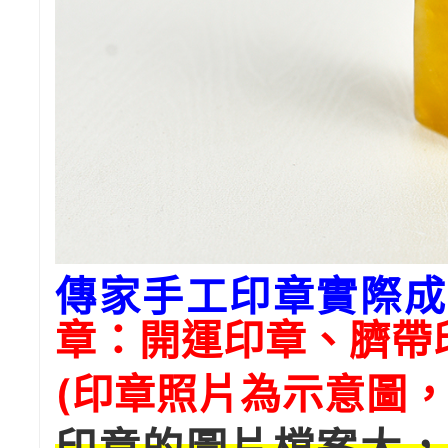
傳家手工印章實際成
章：開運印章、臍帶
(印章照片為示意圖，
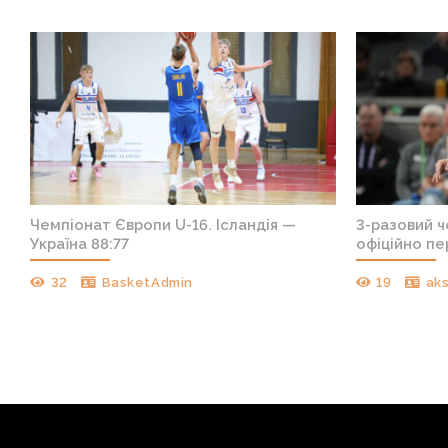
т
Чемпіонат Європи U-16. Ісландія —
3-разовий 
Україна 88:77
офіційно пе
32
BasketAdmin
19
ak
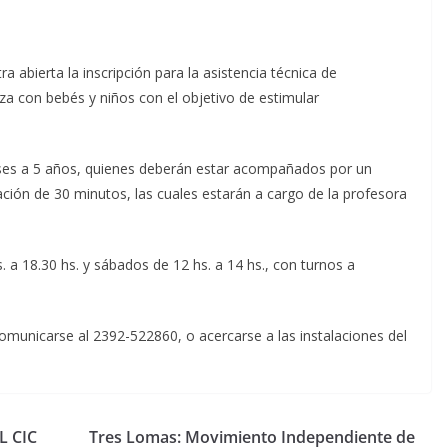
 abierta la inscripción para la asistencia técnica de
za con bebés y niños con el objetivo de estimular
meses a 5 años, quienes deberán estar acompañados por un
ación de 30 minutos, las cuales estarán a cargo de la profesora
. a 18.30 hs. y sábados de 12 hs. a 14 hs., con turnos a
omunicarse al 2392-522860, o acercarse a las instalaciones del
L CIC
Tres Lomas: Movimiento Independiente de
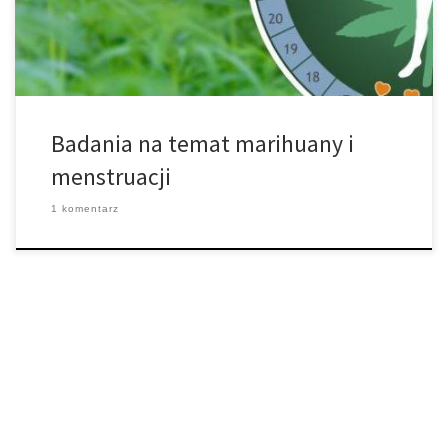
skurcze miesiączkowe. Do tej pory nie powstało zbyt wiele badań
na temat dokładnych […]
Badania na temat marihuany i
menstruacji
1 komentarz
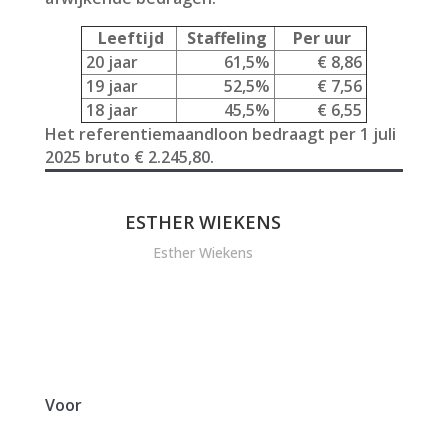
Leeftijd
Staffeling
Per uur
20 jaar
61,5%
€ 8,86
19 jaar
52,5%
€ 7,56
18 jaar
45,5%
€ 6,55
Het referentiemaandloon bedraagt per 1 juli
2025 bruto € 2.245,80.
ESTHER WIEKENS
Esther Wiekens
Voor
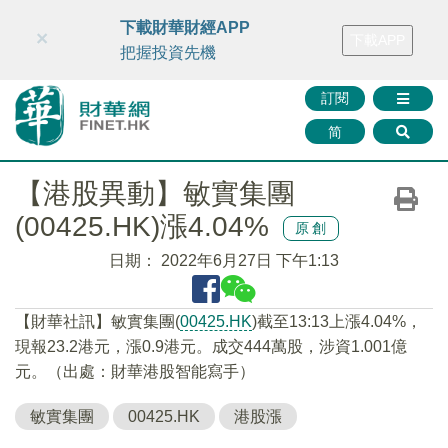
財華智庫網
FINTV
FINMETA
財華證券
媒體矩陣
下載財華財經APP
×
下載APP
智庫沙龍
聯絡我們
把握投資先機
訂閱
简
【港股異動】敏實集團
(00425.HK)漲4.04%
原創
日期：
2022年6月27日 下午1:13
【財華社訊】敏實集團(
00425.HK
)截至13:13上漲4.04%，
現報23.2港元，漲0.9港元。成交444萬股，涉資1.001億
元。（出處：財華港股智能寫手）
敏實集團
00425.HK
港股漲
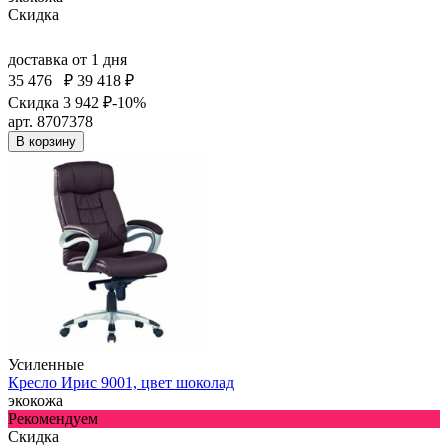
Скидка
доставка
от 1 дня
35 476
₽
39 418 ₽
Скидка 3 942 ₽
-10%
арт. 8707378
В корзину
Усиленные
Кресло Ирис 9001, цвет шоколад
экокожа
Рекомендуем
Скидка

==*==

Instructions for the task
Pictures are not part of the copy; retype all the other material exactly.

Written reply
傳家手工印章實際成
章：開運印章、臍帶
(印章照片為示意圖，
т
Чемпіонат Європи U-16. Ісландія —
3-разовий 
Україна 88:77
офіційно пе
32
BasketAdmin
19
ak
 abierta la inscripción para la asistencia técnica de
za con bebés y niños con el objetivo de estimular
meses a 5 años, quienes deberán estar acompañados por un
ación de 30 minutos, las cuales estarán a cargo de la profesora
. a 18.30 hs. y sábados de 12 hs. a 14 hs., con turnos a
omunicarse al 2392-522860, o acercarse a las instalaciones del
L CIC
Tres Lomas: Movimiento Independiente de
skurcze miesiączkowe. Do tej pory nie powstało zbyt wiele badań
na temat dokładnych […]
Badania na temat marihuany i
menstruacji
1 komentarz
Leeftijd
Staffeling
Per uur
20 jaar
61,5%
€ 8,86
19 jaar
52,5%
€ 7,56
18 jaar
45,5%
€ 6,55
Het referentiemaandloon bedraagt per 1 juli
2025 bruto € 2.245,80.
ESTHER WIEKENS
Esther Wiekens
Voor
財華智庫網
FINTV
FINMETA
財華證券
媒體矩陣
下載財華財經APP
×
下載APP
智庫沙龍
聯絡我們
把握投資先機
訂閱
简
【港股異動】敏實集團
(00425.HK)漲4.04%
原創
日期：
2022年6月27日 下午1:13
【財華社訊】敏實集團(
00425.HK
)截至13:13上漲4.04%，
現報23.2港元，漲0.9港元。成交444萬股，涉資1.001億
元。（出處：財華港股智能寫手）
敏實集團
00425.HK
港股漲
Скидка
доставка
от 1 дня
35 476
₽
39 418 ₽
Скидка 3 942 ₽
-10%
арт. 8707378
В корзину
Усиленные
Кресло Ирис 9001, цвет шоколад
экокожа
Рекомендуем
Скидка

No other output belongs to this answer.